Introduction  N₂O、C₂H₆、SF₆ are used as refrigerants or working fluids in Rankine cycle. The critical and physical properties of these refrigerants make them as potential supercritical Brayton cycle fluids.

  Method  By using a self-developed MATLAB program and REPROP physical property database published by the National Institute of Standards and Technology (NIST), thermodynamic analysis of supercritical N₂O (S-N₂O), supercritical C₂H₆ (S-C₂H₆) and supercritical SF₆ (S-SF₆) Brayton cycle was conducted with comparison to supercritical CO₂ (S-CO₂) Brayton cycle. Recompression cycle was selected for study, and a variety of conditions were calcuted with turbine inlet temperature in range of 300~550 ℃, pressure in range of 15~25 MPa, and pre-cooler outlet temperature of 32 ℃ and 47 ℃.

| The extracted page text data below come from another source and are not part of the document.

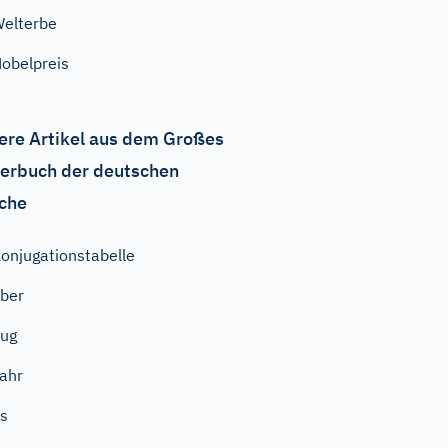
elterbe
obelpreis
ere Artikel aus dem Großes
erbuch der deutschen
che
onjugationstabelle
ber
ug
ahr
s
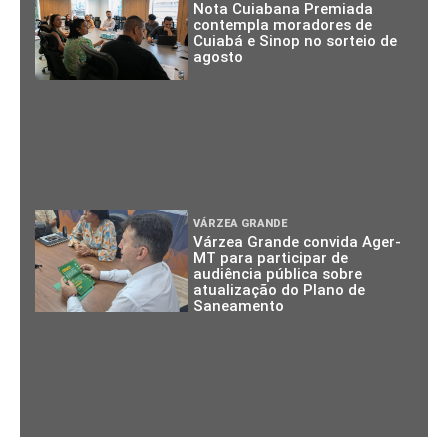
Nota Cuiabana Premiada
contempla moradores de
Cuiabá e Sinop no sorteio de
agosto
VÁRZEA GRANDE
Várzea Grande convida Ager-
MT para participar de
audiência pública sobre
atualização do Plano de
Saneamento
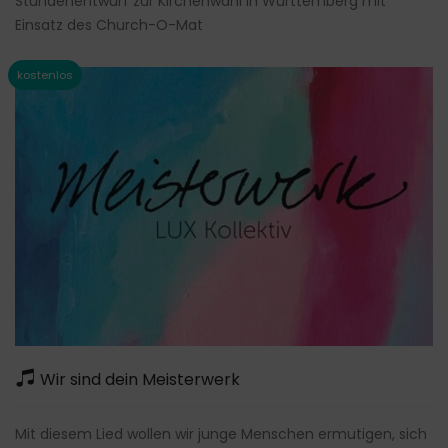
Stundenentwurf zur Kirchenwahl in Württemberg mit
Einsatz des Church-O-Mat
Wir sind dein Meisterwerk
Mit diesem Lied wollen wir junge Menschen ermutigen, sich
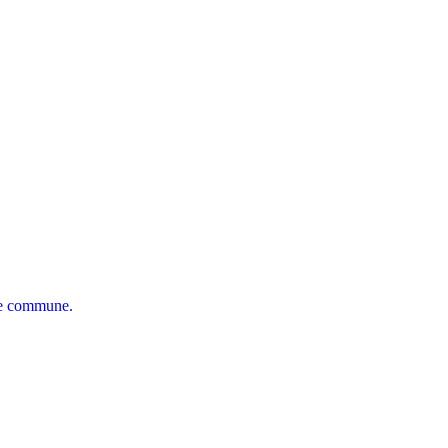
tre commune.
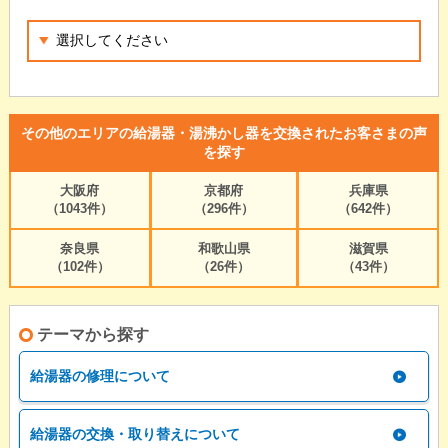
その他のエリアの給湯器・湯沸かし器を交換されたお客さまの声
を探す
大阪府
京都府
兵庫県
（1043件）
（296件）
（642件）
奈良県
和歌山県
滋賀県
（102件）
（26件）
（43件）
テーマから探す
給湯器の修理について
給湯器の交換・取り替えについて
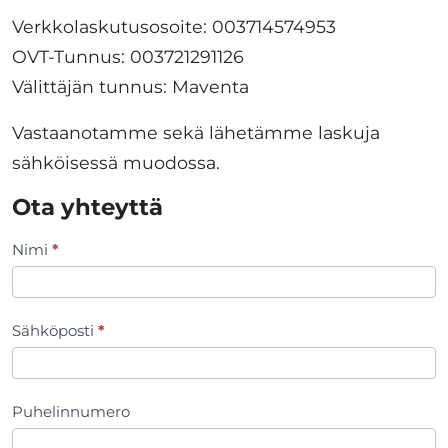
Verkkolaskutusosoite: 003714574953
OVT-Tunnus: 003721291126
Välittäjän tunnus: Maventa
Vastaanotamme sekä lähetämme laskuja
sähköisessä muodossa.
Ota yhteyttä
Nimi
*
Yhteydenottolomake
Sähköposti
*
Puhelinnumero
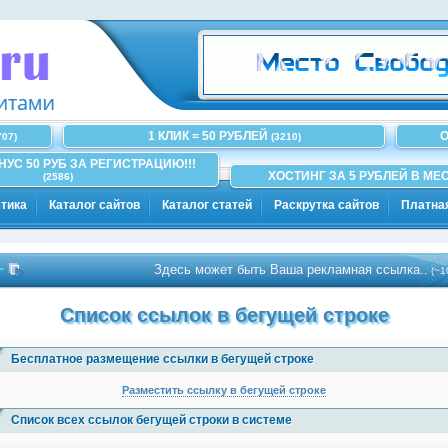
1 КЛИК = 50 РУБЛЕЙ
О
707)
(3210)
ОНУС 50 РУБ ЗА РЕГИСТРАЦИЮ!!!
ХОСТИНГ ЗА 5 РУБЛЕЙ В МЕС
(2586)
тика
Каталог сайтов
Каталог статей
Раскрутка сайтов
Платна
Здесь может быть Ваша рекламная ссылка..
(~100)
Список ссылок в бегущей строке
Бесплатное размещение ссылки в бегущей строке
Разместить ссылку в бегущей строке
Список всех ссылок бегущей строки в системе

  Result  Thermal efficiency calculation results show that S-N₂O, S-C₂H₆, S-SF₆Brayton cycles all exibit high efficiency, and the efficicy is higher than the coresponding thermal efficiency of S-CO₂Brayton cycle, and the thermal efficiency is always improved with the increase of the inlet temperature of the turbine, but the increase of the pressure does not always increase the cycle thermal efficiency. The increase of the outlet temperature of the precooler leads to a significant decrease in the cyclic thermal efficiency.. Flow calculation shows that the total mass flow rate and turbine inlet volume flow rate of S-N₂O, S-C₂H₆, S-SF₆, S-CO₂ cycle are much higher than steam Rankine cycle with similar parameters, but the turbine outlet volume flow rates of these four supercritical fluids are close to each other.

  Conclusion  S-N₂O, S-C₂H₆, S-SF₆ and S-CO₂ cycle all have potential application value.